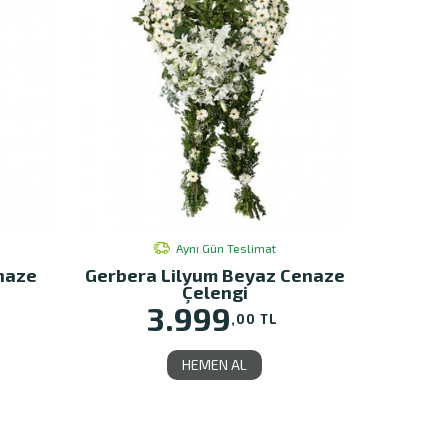
Aynı Gün Teslimat
naze
Gerbera Lilyum Beyaz Cenaze
Çelengi
3.999
,00 TL
HEMEN AL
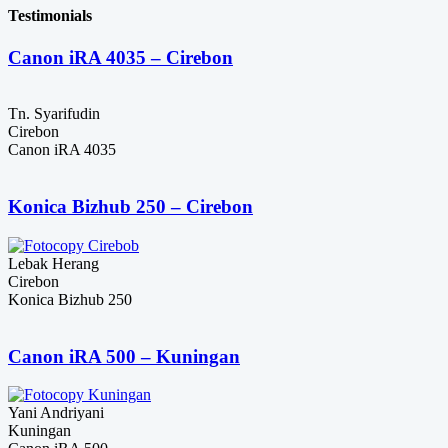
Rp555,000
Testimonials
Canon iRA 4035 – Cirebon
Tn. Syarifudin
Cirebon
Canon iRA 4035
Konica Bizhub 250 – Cirebon
Lebak Herang
Cirebon
Konica Bizhub 250
Canon iRA 500 – Kuningan
Yani Andriyani
Kuningan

[To-do item] Read the listing line by line, and copy each line in which the word "Canon" is found.

[Written solution]
Canon iRA 4035 – Cirebon
Canon iRA 4035
Canon iRA 500 – Kuningan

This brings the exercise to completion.